Experten: Ansteckungsgefahr bleibt gering, doch den Kontakt mit toten Vögeln sollte jeder meiden

Infektionsforscher aus aller Welt trafen sich gestern in Hannover. Sie kannten naturgemäß nur ein Thema: die Vogelgrippe und ihre Ausbreitung – jetzt auch in Deutschland. Die Fachleute sahen sich in ihren Warnungen bestätigt. Der Angriff des Virus H5N1 ist in vollem Gange.

Vogelgrippe: Es ist eine Tierkrankheit, die mittlerweile auch auf Menschen übertragen werden kann. Doch von Mensch zu Mensch sprang das Virus weltweit noch in keinem bekannten Fall über.

Dies wäre der Beginn einer Grippewelle mit einem Erreger, gegen den das menschliche Immunsystem noch nicht gewappnet ist. Es dauert drei bis sechs Monate, um einen Impfstoff zu entwickeln. In dieser Zeit würden viele Menschen sterben. Die Spanische Grippe 1918 forderte weltweit Millionen Tote.

Gespanntes Warten

Alle 30 Jahre kommt es laut Statistik zu solch einer großen Grippewelle, der so genannten Pandemie. Zuletzt war es 1968/69 so weit. Damals sprach man von der "Hongkong-Grippe". Rein statistisch wäre also wieder eine große Welle "dran".

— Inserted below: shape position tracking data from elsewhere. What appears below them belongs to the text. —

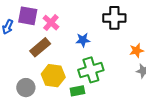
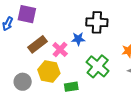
black cross: (114, 18) -> (97, 22), moved
pink cross: (51, 23) -> (60, 49), moved
green cross: (91, 70) -> (98, 66), moved, turned -35

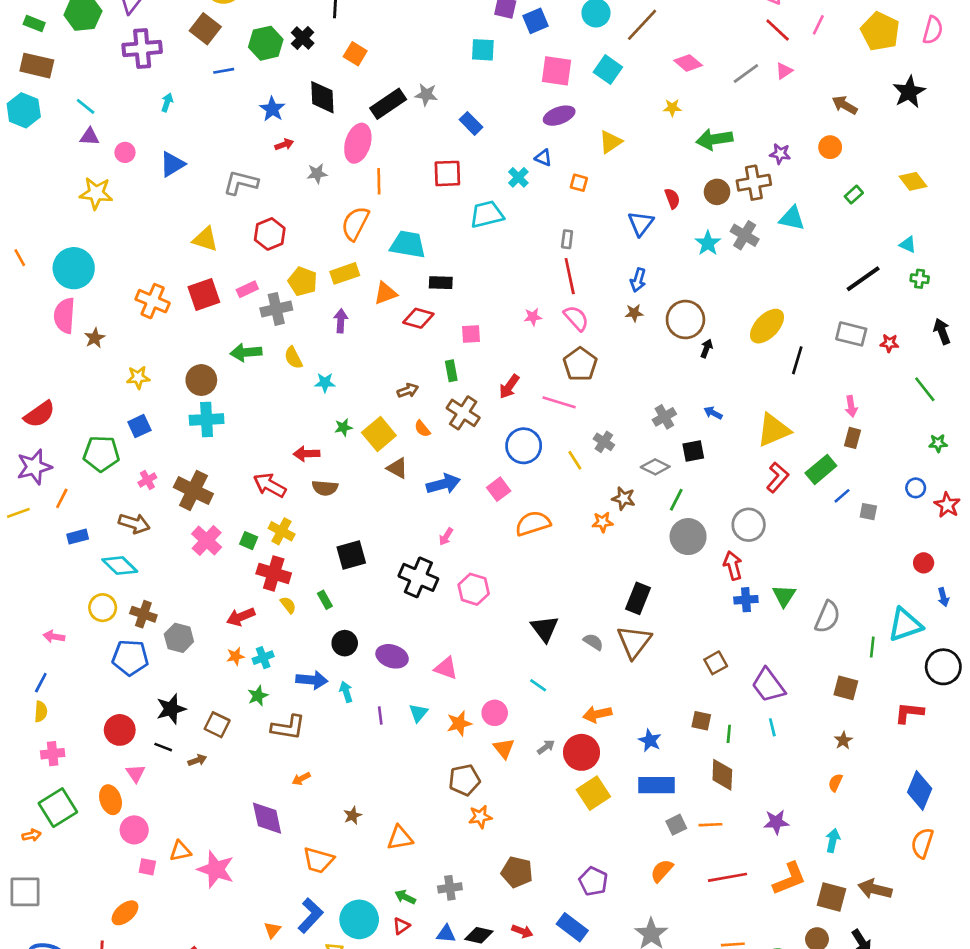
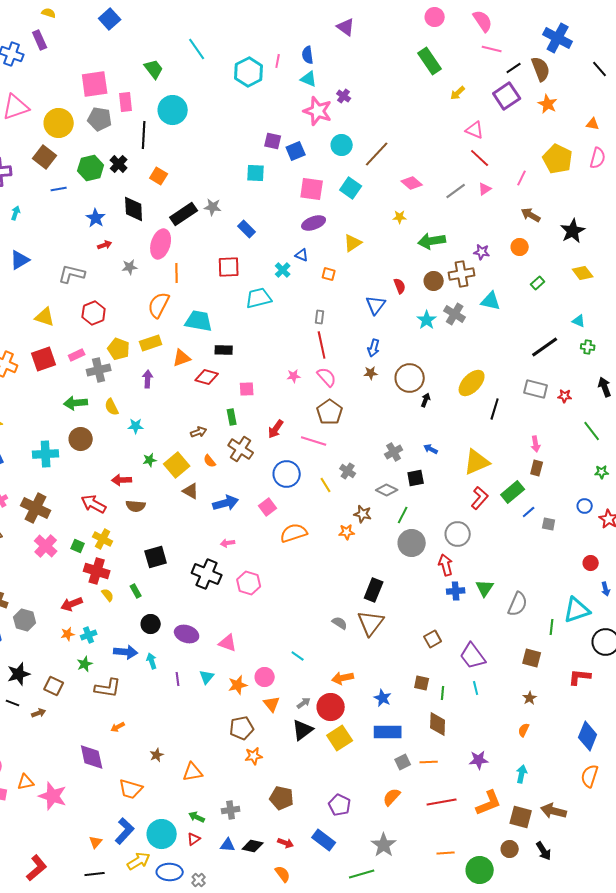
pink line: (818, 25) -> (522, 178), moved
black star: (909, 92) -> (573, 231), moved
brown circle: (201, 380) -> (81, 439), moved
pink arrow: (446, 537) -> (228, 543), turned 48
black triangle: (545, 629) -> (303, 730), moved, turned 30

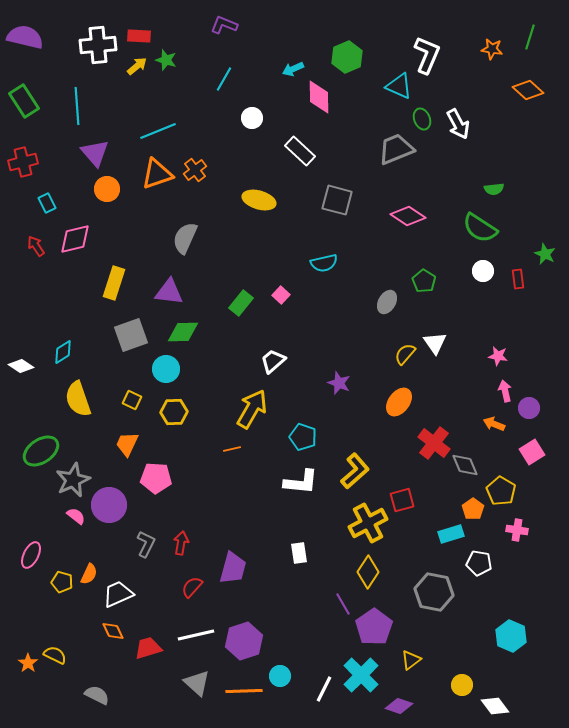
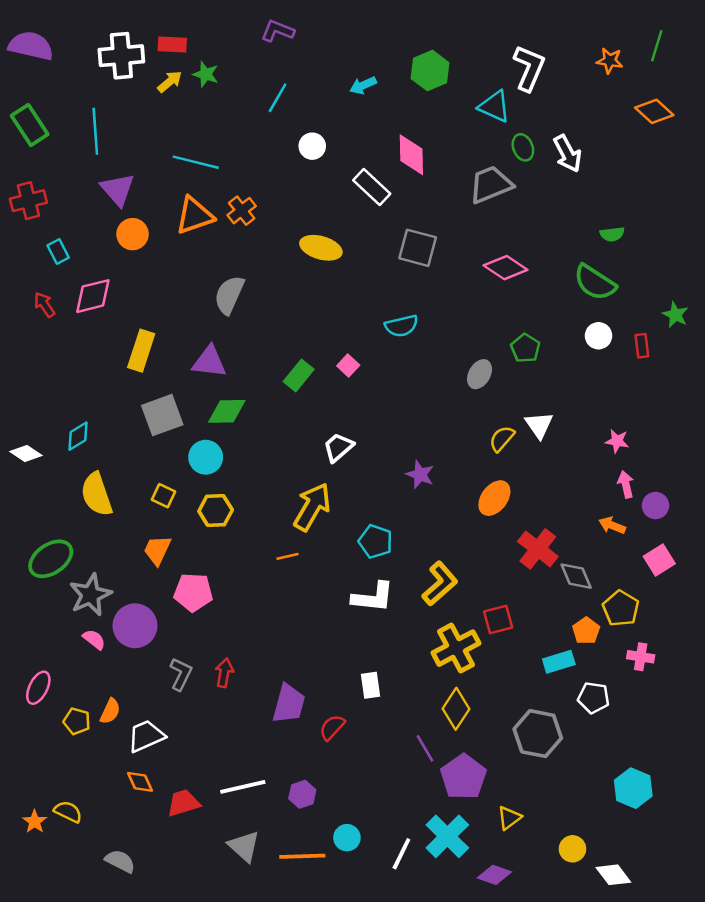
pink diamond: (319, 97) -> (411, 155), moved
cyan line: (158, 131) -> (196, 162), turned 36
red semicircle: (192, 587) -> (332, 727), moved
purple hexagon: (244, 641) -> (302, 794), size x0.6

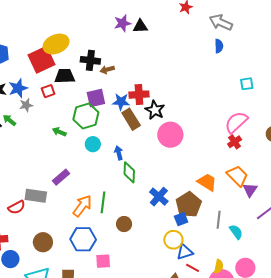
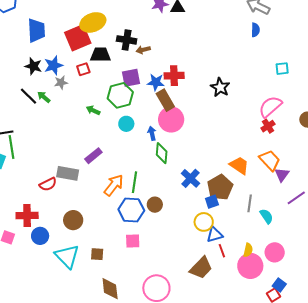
black star: (155, 110) -> (220, 87), moved
pink circle: (170, 135) -> (171, 120), moved
blue hexagon: (83, 239) -> (131, 210), moved
red line: (193, 268) -> (222, 251), turned 40

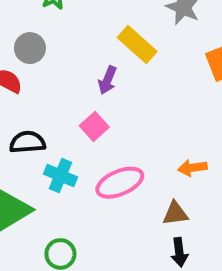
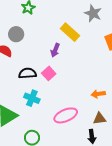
black semicircle: (27, 142) -> (27, 73), moved
pink ellipse: (120, 183) -> (66, 115), moved
brown triangle: (175, 213) -> (100, 118), moved

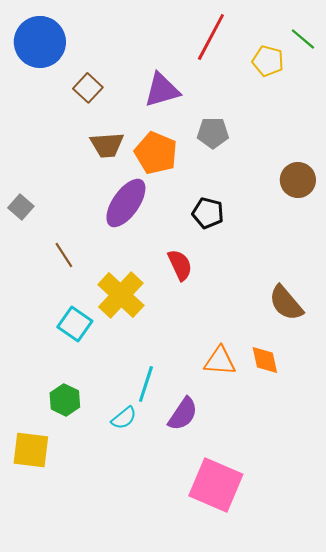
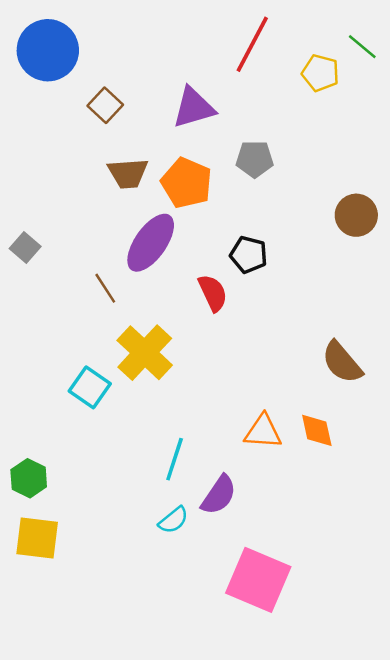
brown line: (64, 255) -> (105, 288), moved
red semicircle: (180, 265) -> (213, 293), moved
green hexagon: (65, 400) -> (29, 478), moved
cyan semicircle: (124, 418) -> (173, 520), moved

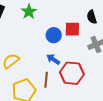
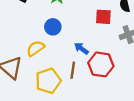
blue circle: (54, 35) -> (53, 27), moved

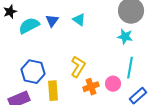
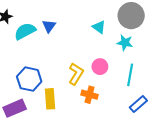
cyan triangle: (79, 20) -> (99, 27), moved
pink circle: (113, 84) -> (100, 67), moved
orange cross: (91, 87) -> (90, 95), turned 35

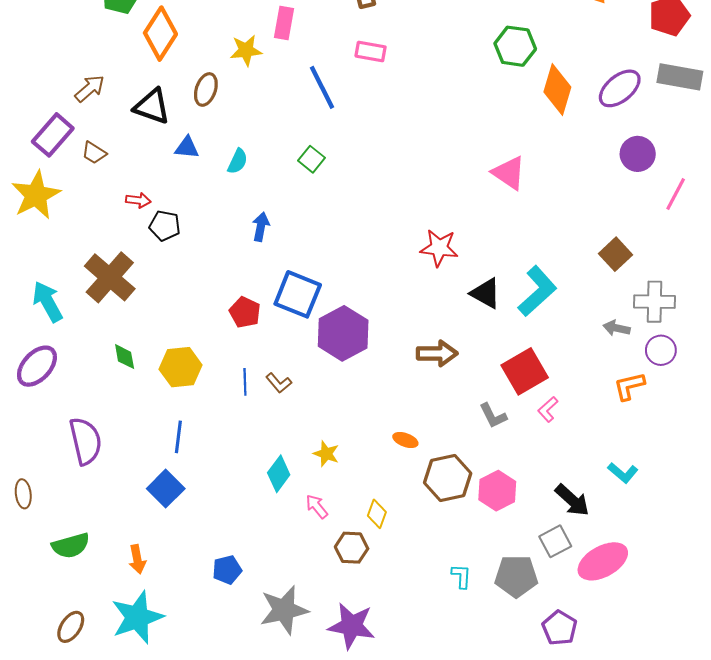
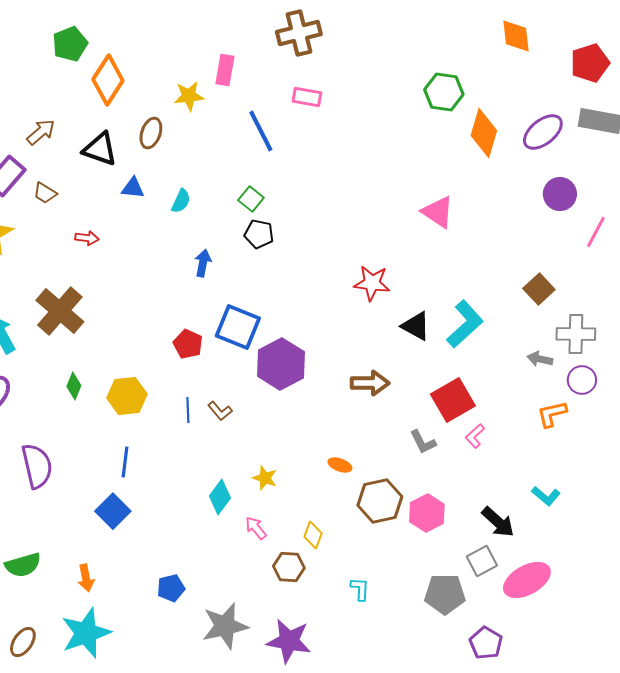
black pentagon: (165, 226) -> (259, 234), moved
green diamond: (125, 357) -> (74, 386), turned 32
cyan L-shape: (461, 576) -> (360, 589), moved

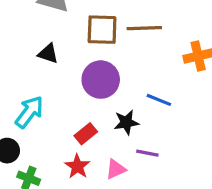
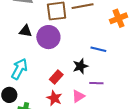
purple circle: (101, 80) -> (48, 37), moved

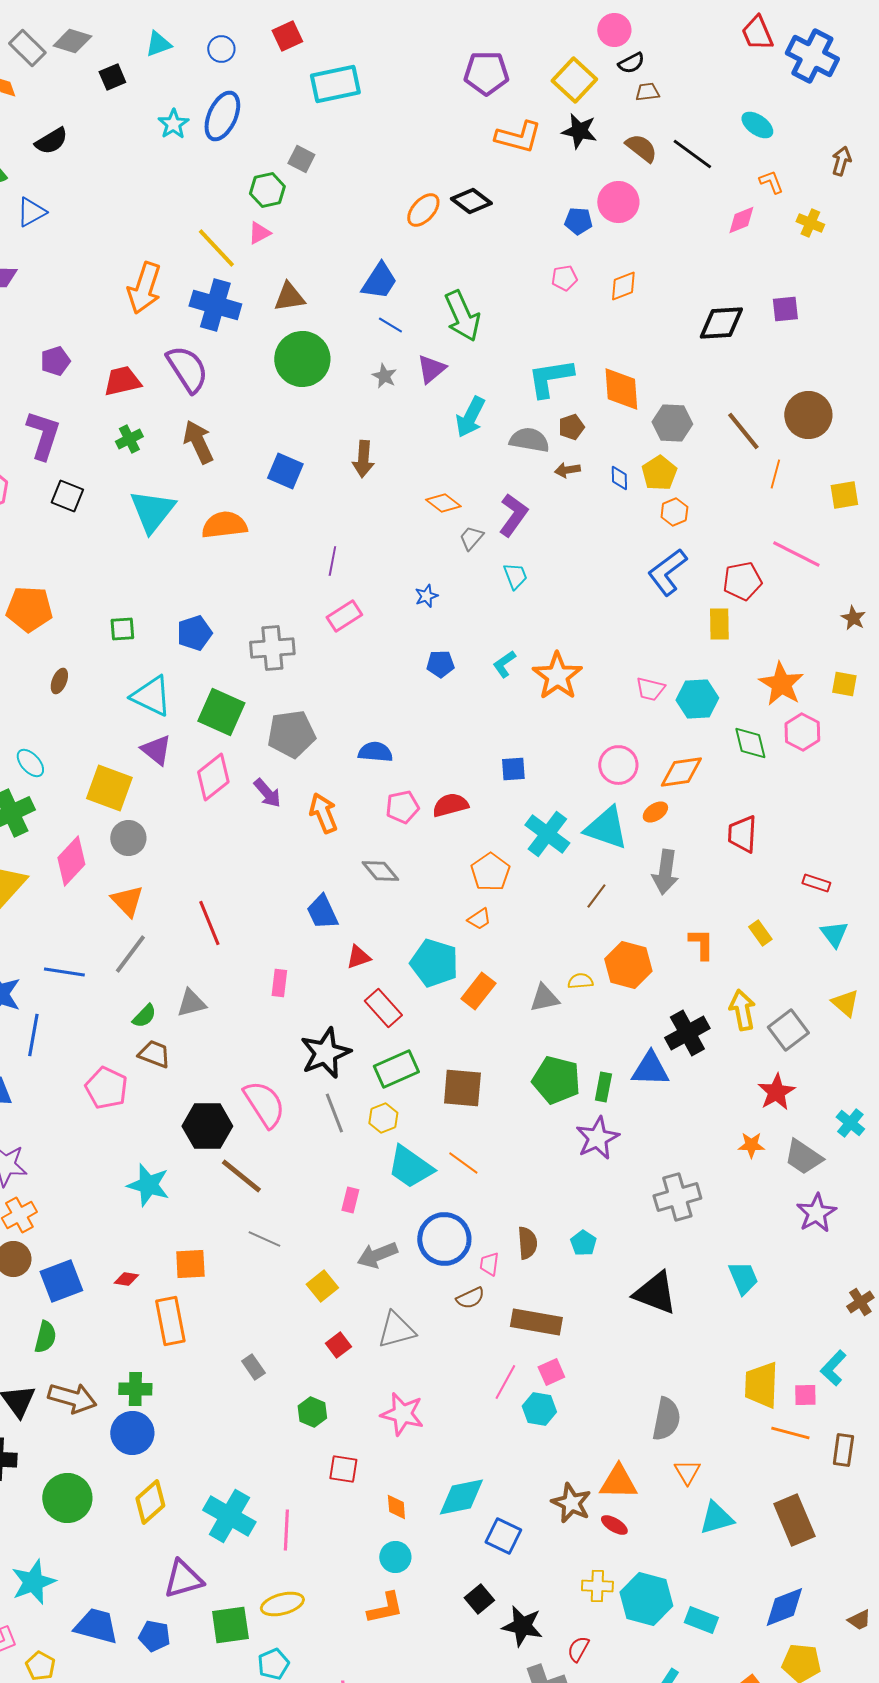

Als Kandidat hierfür wurde von den Infektionsforschern bereits seit mehreren Jahren das Vogelgrippe-Virus H5N1 identifiziert. Man konnte ihm förmlich bei der Mutation zuschauen: Zunächst befiel H5N1 nur einige Vögel, dann sehr viele. Schließlich sprang das Virus auch auf Menschen über. Mehrere 100 Menschen weltweit erkrankten, ungefähr die Hälfte davon starb.

Es herrscht gespanntes Warten. "Die Mutation des Virus ist längst überfällig", sagt Prof. Matthias Stoll von der Medizinischen Hochschule Hannover. "Wir warten alle darauf, dass das eintritt."

Dennoch warnt Prof. Jan Buer von der Gesellschaft für Biotechnologische Forschung (GBF) in Braunschweig nach wie vor vor Panikmache. "Das Risiko, sich im Moment anzustecken, ist extrem gering", sagt er. Dringend warnen jedoch alle Experten vorsorglich davor, tote Vögel zu berühren. Eltern sollten ihre Kinder eindringlich davor warnen.

Auch für Verharmlosung bestehe kein Anlass, warnt der Mikrobiologe und Immunologe Prof. Hans E. Müller, früherer Leiter des Medizinaluntersuchungsamtes in Braunschweig. "Einen kranken oder toten Vogel in die Hand zu nehmen, kann lebensgefährlich sein."

Die Bevölkerung ist zunehmend verunsichert. Eine Leserin fragtegestern die Redaktion: "Meine freilaufende Katze schleppt ab und zu einen toten Vogel ins Haus. Können diese Vögel mit der Vogelgrippe infiziert sein und besteht dann eine Ansteckungsgefahr für Katze und Mensch?"

In der Tat sind dies Fragen, für die die Wissenschaftler noch keine eindeutigen Antworten haben. Sie kennen zwar das Virus H5N1, doch gewissermaßen haben sie davon nur ein unscharfes Porträt. "Im Grunde genommen wissen wir nicht, über welches Virus wir im Feindetail reden", sagt Buer.

Tückische Mutation

Die Ursache hierfür ist die tückische Neigung des Virus zur Mutation. Allerdings zeigt sich, dass die Bedingungen für die tödliche Veränderung dort am günstigsten sind, wo Menschen auf engstem Raum und unter unhygienischen Bedingungen mit vielen Tieren zusammenleben. Dies lässt unbekannte Virenstämme eher in Asien als in Europa entstehen.

Dennoch ist auch hierzulande Vorsicht geboten. Im Falle der Leserin: Körperkontakt mit den angeschleppten Vögeln ist in jedem Fall zu meiden, mit der Katze am besten auch. "Unser Verhältnis zu wild lebenden Tieren wird sich entscheidend verändern", sagt Jan Buer.

Auch in der Geflügel-Haltung wird künftig wahrscheinlich nichts mehr so sein, wie es einmal war. "Eine permanente Stallpflicht und das strikte Fernhalten von Wildvögeln kann die Hühner und uns selbst vor dem gefährlichen Virus schützen", erklärt Prof. Müller.

Hühner, Puten, Enten oder Gänse könnten künftig möglicherweise nur noch im Freiland gehalten werden, wenn sie geimpft seien. China habe diesen Weg bereits beschritten, hierzulande habe man dagegen noch Bedenken.